Coleen Fitzgibbon and Robin Winters, Gun, Money Plate Wallpaper, 1980. Photo by James Dee.

While focusing on the heroes is a fundamentally wrong approach to a history of collective art, we have nonetheless collectively embarked on a brash course of canonizing the select, and bunkifying history to match. Keith Haring is a good example (in part because he wasn’t there to correct the record) of how artists are singled out and retrofit onto a time line. You’re likely to hear this: Keith Haring was a brilliant graffiti artist who detonated onto the arts scene. In fact, Haring (as he describes it in an archived audio interview at “The Times Square Show Revisited”) was responding to an increasingly sophisticated graffiti culture, and his stripped-down cartoon line was an iteration of an East Village trope. Even the iconography of the period was shared; it’s in Christy Rupp’s 1979 shows “Animals in the City” and “The Dog Show” that we see the origins of Haring’s barking dog. In 1980, Haring was twenty-two, and his participation in “The Times Square Show” was peripheral (as was Jean-Michel Basquiat’s, then known as SAMO, who was eighteen and offered the show what is believed to be his first painting on canvas). Haring’s major unveiling wouldn’t come until 1986, when Absolut Haring, an advertising campaign for the vodka, was exhibited at the Whitney Museum. By that time, the East Village scene—crashing, screaming, and shaking just a few years before—was settling into rigor mortis. The uptown galleries, realizing the revolution was underway, had moved their galleries to SoHo, mined the artists they thought they could transition to a market, or “merch,” infrastructure, and gone to war on the progenitors of the East Village.

────────

_Task list_.
1. List every person named in the passage about Keith Haring and the East Village, including its photo caption.
2. In the passage about Keith Haring and the East Village, how old was Haring in 1980?
3. Go on with the passage about Keith Haring and the East Village from its last sentence.
The data after the passage about Keith Haring and the East Village aren't needed.

_Data provided_.
────────

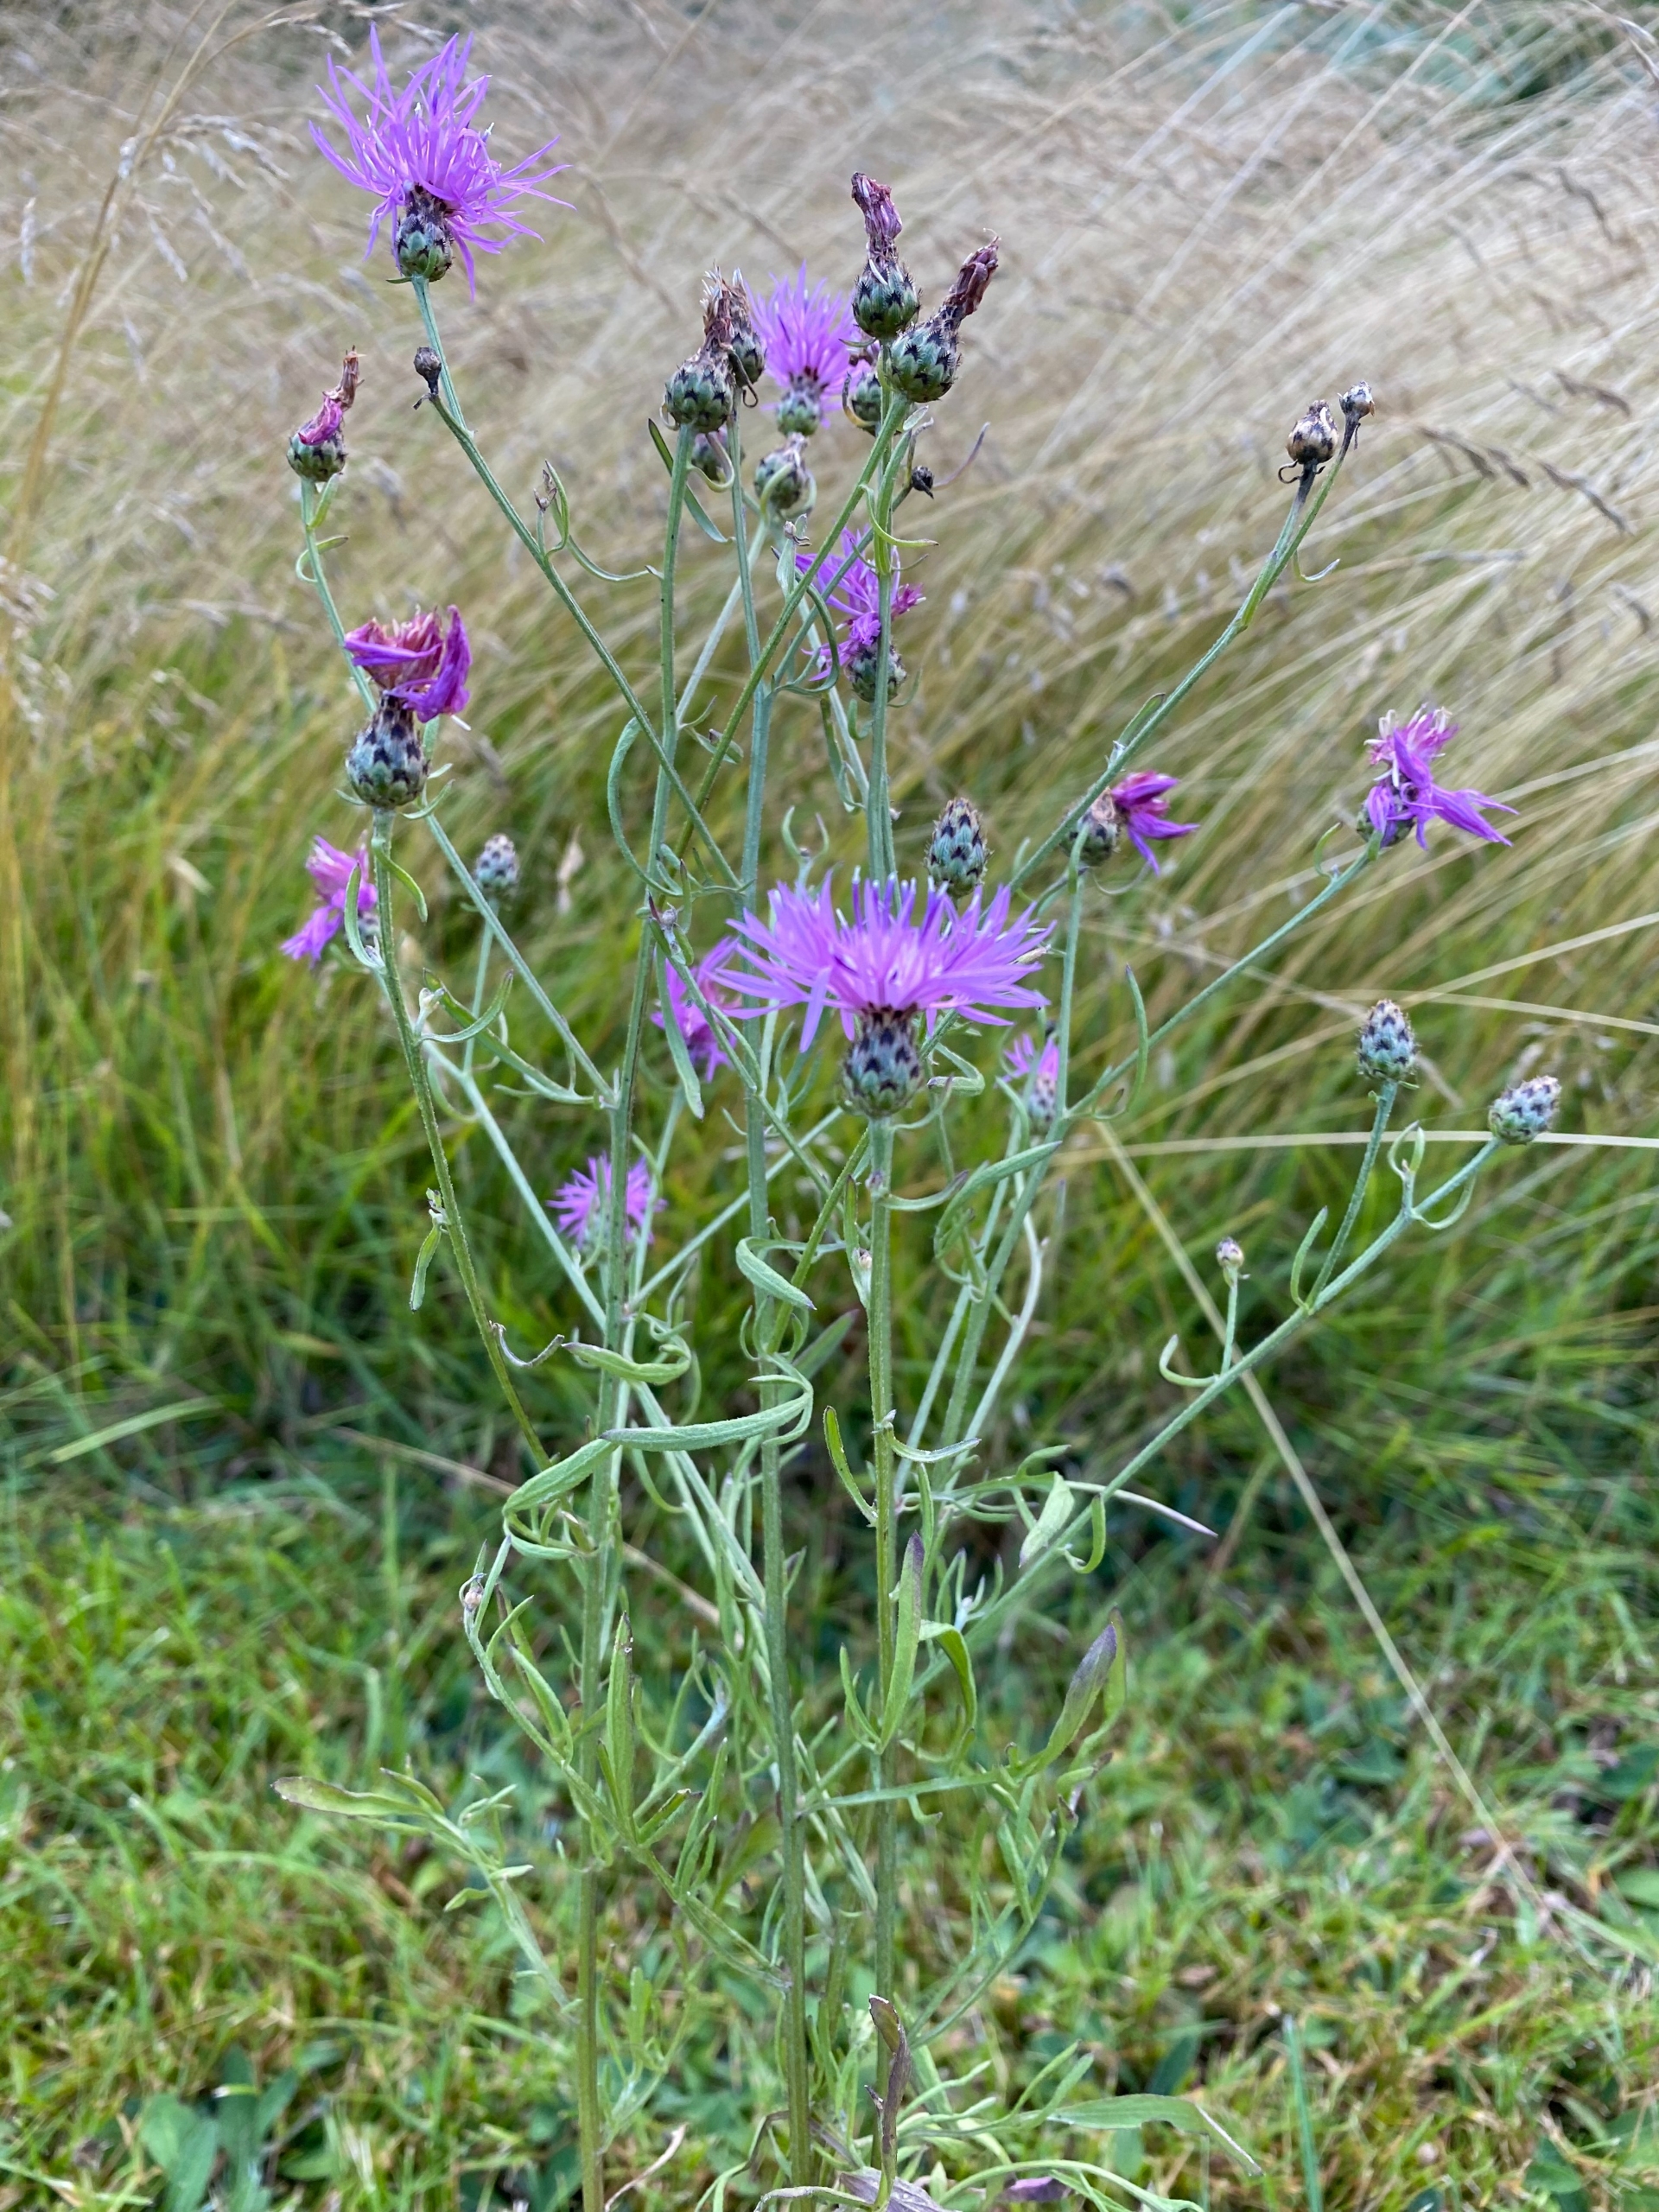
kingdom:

────────

_Answers by item_.
1. Coleen Fitzgibbon, Robin Winters, James Dee, Keith Haring, Christy Rupp, Jean-Michel Basquiat

2. Twenty-two.

3.
Tom Otterness, Symbolic Anatomy, 1980, painted plaster, 22 x 9 x 6 in. © Tom Otterness Studio.

With AIDS decimating the creative landscape, there was hardly a fight. The loss of a collectivized concept of art—at least as a mainstream process—is powerfully felt in the isolation of present-day artists, who for the most part are more willing to identify with previous generations than their own peers. It is a great victory for consumerism that even the most radical among us have chosen to filter ourselves through arts that have been authorized by corporate distribution. Christy Rupp’s 1979 “Real Estate Show,” which commandeered an abandoned building, set the stage for “The Times Square Show,” which commandeered the public perception of culture, which was in turn commandeered by material culture. While one might celebrate “The Times Square Show” as the pinnacle of postmodernism (meaning to say, a collective experience of modernism), one might also mourn the beginning of the end, an explanation of the future of arts that could be readily adopted by, for example, MTV, just three blocks uptown. It’s tempting to assert “The Times Square Show” was the Occupy movement on a smaller stage; even if there isn’t a direct line of descent, there is the indirect relation—from a collective theory of counterculture, to a collective theory of pop culture, back to a collective theory of counterculture. From Forty-second Street to Wall Street and beyond. Moreover, it is in the retaking, the rediscovery of cultural occupation, that change can make its most powerful argument.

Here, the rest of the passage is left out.